Emilie Thalund’s debut feature Weightless is a familiar coming of age story but one that plays out in an unusual setting—a health retreat. About teenager Lea (Marie Helweg Augustsen), spending the long summer away from home to lose weight, the Danish film is essentially a three-hander involving Lea, her roommate Sasha (Ella Paaske) and their trainer Rune (Joachim Fjelstrup). It had its world premiere in the New Directors competition segment of the San Sebastian Film Festival bagging its top award.
While you can pre-empt and predict a lot that transpires on screen, it’s Thalund’s gentle, tender, sensitive and sympathetic handling of the adolescent confusions and turmoil that lends the film freshness and sparkle. The novelty emerges from a happy marriage of the writing (Marianne Lentz, idea by Thalund herself), Louise McLaughlin’s cinematography, Andres Sondberg’s use of situational sound and the radiant performances, specially a wonderfully grasped and internalised and singularly mature act from Augustsen.
Lentz and Thalund deal with several issues and ideas in the script. The lack of self-confidence and overwhelming insecurity and inadequacy in the young intertwines and gets magnified with that of sexual awakening and flowering of their desires towards the attractive and popular peers, friends and acquaintances. Then there’s the judgmental world to contend with and the vulnerability it leaves adolescents with in having to live up to the ideals and expectations of others.

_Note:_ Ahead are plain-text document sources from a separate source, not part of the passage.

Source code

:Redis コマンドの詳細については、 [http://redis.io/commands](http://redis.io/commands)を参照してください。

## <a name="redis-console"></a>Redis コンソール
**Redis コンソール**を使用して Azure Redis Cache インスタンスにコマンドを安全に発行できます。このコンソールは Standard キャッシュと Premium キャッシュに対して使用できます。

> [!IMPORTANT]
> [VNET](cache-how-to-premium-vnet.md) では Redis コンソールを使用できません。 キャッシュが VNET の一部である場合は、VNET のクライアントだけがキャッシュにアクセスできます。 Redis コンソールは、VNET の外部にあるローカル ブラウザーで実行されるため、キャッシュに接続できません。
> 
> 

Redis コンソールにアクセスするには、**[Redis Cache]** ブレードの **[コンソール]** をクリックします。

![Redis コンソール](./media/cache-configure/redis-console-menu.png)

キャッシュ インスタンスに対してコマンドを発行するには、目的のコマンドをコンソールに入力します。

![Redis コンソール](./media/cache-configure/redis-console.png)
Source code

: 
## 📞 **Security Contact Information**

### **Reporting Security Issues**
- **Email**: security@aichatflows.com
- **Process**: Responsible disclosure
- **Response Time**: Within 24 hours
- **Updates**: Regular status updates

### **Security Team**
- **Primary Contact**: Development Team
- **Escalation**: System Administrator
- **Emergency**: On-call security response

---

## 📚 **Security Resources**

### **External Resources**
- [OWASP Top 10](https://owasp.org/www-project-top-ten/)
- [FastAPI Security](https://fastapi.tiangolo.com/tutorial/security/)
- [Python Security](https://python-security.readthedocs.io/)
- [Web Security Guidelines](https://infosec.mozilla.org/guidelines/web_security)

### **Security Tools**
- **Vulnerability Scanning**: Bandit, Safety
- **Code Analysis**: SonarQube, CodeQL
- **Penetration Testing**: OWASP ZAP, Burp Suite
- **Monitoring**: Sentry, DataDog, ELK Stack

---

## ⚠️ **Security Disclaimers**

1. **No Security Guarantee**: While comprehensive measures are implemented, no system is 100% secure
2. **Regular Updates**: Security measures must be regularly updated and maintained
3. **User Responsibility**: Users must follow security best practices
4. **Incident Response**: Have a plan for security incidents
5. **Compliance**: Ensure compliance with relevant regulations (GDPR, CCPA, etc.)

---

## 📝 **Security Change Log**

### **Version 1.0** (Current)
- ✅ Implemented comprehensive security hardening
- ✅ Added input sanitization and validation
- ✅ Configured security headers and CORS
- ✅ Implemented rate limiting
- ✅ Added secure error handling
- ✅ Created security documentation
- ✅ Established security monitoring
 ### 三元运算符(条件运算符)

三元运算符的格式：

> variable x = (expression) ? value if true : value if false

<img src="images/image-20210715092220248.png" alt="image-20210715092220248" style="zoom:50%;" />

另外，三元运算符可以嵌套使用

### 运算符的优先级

There’s the regular routine in the camp, of balanced meals, mandatory exercises and measurements with the phone kept away but for once in the evenings. “Feel good about yourself”, “You have no reason to hide” are the inspirations offered. Words that sound hollow and repetitive. Beyond the gyms and the dorms are the forests and beaches for the many trysts and dalliances, often questionable ones. Lea’s admiration borders on envy when it comes to her free-spirited, attractive roomie Sasha, the cynosure of all eyes, the local young men in particular. On the contrary, no one seems to notice Lea. Slender and alluring she may be, but Sasha is, perhaps, even more unresolved within, considered a bad influence in school, having most recently landed in trouble because of her affair with an older man.
It’s the charismatic, enticing trainer Rune who brings Lea’s smouldering feelings to fore. The friendly counsellor and confidant, is more of a signal of danger than security. The predator lurking behind the safe and sympathetic adult. While a 15-year-old going nutty on him is understandable, his own behaviour towards her feels indefensible, far from a relationship of equality, keeling over to powerplay and abuse.
Not much is spoken but delicately evoked through fleeting expressions and knowing looks and exchanges. The handheld camera moves fluently, with a rhythmic, choreographic polish, close to the actors, framing them—their faces and bodies—in uncommon intimacy followed by a move away to a distanced and detached perspective that gives a panoramic sense of expanse to the emotions involved. Even the unsettling and disconcerting decisive sequence is shot with a subtle elegance making the harsh and the exploitative even more stark.
The guiding point of view, however, is entirely Lea’s not just when it comes to her relationship with Rune but an equally complex female friendship with Sasha which is motivated as much by competitiveness and conflict as by solidarity. In the scheme of things, the end might feel a tad dissatisfying in not offering a proper closure. But given that the protagonist is a woman in formation, still figuring herself and her place in the world, the open-endedness is also entirely appropriate. What will become of Lea is a question that has the viewers invested and asking for more. Weightless is a problematic slice of youth portrayed poetically.